In an email to The Spectator, police spokesperson Jackie Penman also confirmed that the victim, who was in his 20s, was not a student at McMaster University.
The Traymore Avenue fire is being investigated by the Office of the Fire Marshal (OFM) as well as Hamilton Police.
Hamilton Fire Department Chief Dave Cunliffe said crews were called to a structure fire on Traymore, between Forsyth and Dalewood avenues, just after 8 p.m. Wednesday.
Cunliffe said firefighters arriving on the scene could see flames on the second floor of the house at 111 Traymore, just east of McMaster University. Crews performed a search and rescue and worked to extinguish the fire.
Cunliffe said firefighters searching the house encountered “heavy fire”, as well as a hole in the ground on the second level. During the search, they located a man inside the house with no vital signs.
The man was taken to hospital, where he later died of his injuries, Cunliffe added.
In a statement Friday, OFM spokesman Sean Driscoll said the investigation into the fire was still in its early stages, noting that “it would be premature to speculate on the causes for the moment”.

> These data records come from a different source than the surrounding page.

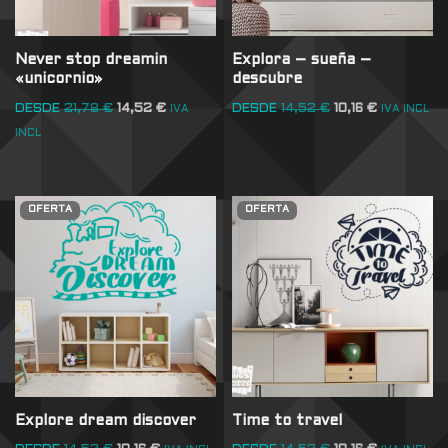
Never stop dreamin
Explora – sueña –
«unicornio»
descubre
DESDE
21,78
€
14,52
€
DESDE
14,52
€
10,16
€
IVA
IVA INCL
INCL
OFERTA
OFERTA
Explore dream discover
Time to travel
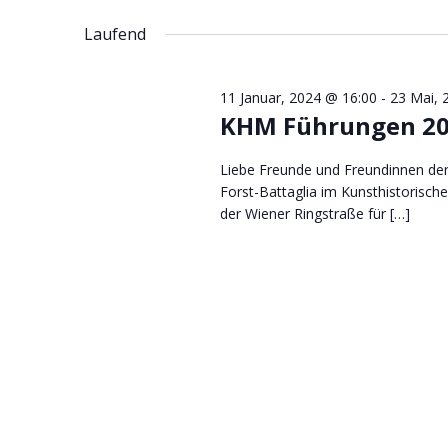
Datum
Schlüsselwort.
wählen.
Laufend
11 Januar, 2024 @ 16:00
-
23 Mai, 
KHM Führungen 2
Liebe Freunde und Freundinnen der 
Forst-Battaglia im Kunsthistorisc
der Wiener Ringstraße für […]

However, the fatal blaze comes amid a series of other fires on nearby properties, which belong to McMaster University and are due to be demolished to make way for a new student residence.
According to the Hamilton Fire Department Incidents Twitter feed, crews were also called in to structure fires on the same block on September 24 and 10. The cause of these fires is unclear.
In an earlier statement, spokesman Wade Hemsworth confirmed the other fires were “small fires” and the properties were subsequently secured.
In a statement Friday, spokeswoman Michelle Donovan said there have been “a number of instances” where intruders have broken into property “despite daily patrols by our security services and enforcement measures. courses such as fences and fence repairs to keep people out”.
A street resident previously told The Spectator that properties were a hotspot for both drug use and squatting.
Donovan said when security locates an intruder on the site, they are “immediately evicted” from the premises by workers and sometimes the police are called in to respond to the incidents.
Hemsworth said properties were checked by security guards every shift and any “property security issues” were supposed to be escalated to a property management company that oversees the site.
Hemsworth said the company is “responsible for maintaining the site and promptly carrying out any repairs to ensure the site continues to be secure.”
However, Traymore Avenue resident Jaime Ciere told The Spectator she’s only seen security checking the property on average “three or four times” a month. She has been living on the streets since spring 2021.
Ciere said she had not noticed any activity around the properties in recent days and wondered how the person had not been located before the fire on Wednesday evening as construction crews began disconnecting the power lines.
Donovan said the university had “long expressed” the need to demolish the houses, “which will be the best way to address security concerns.”
She noted that work to disconnect utility lines was completed on Thursday and demolition of homes should “begin as soon as possible.”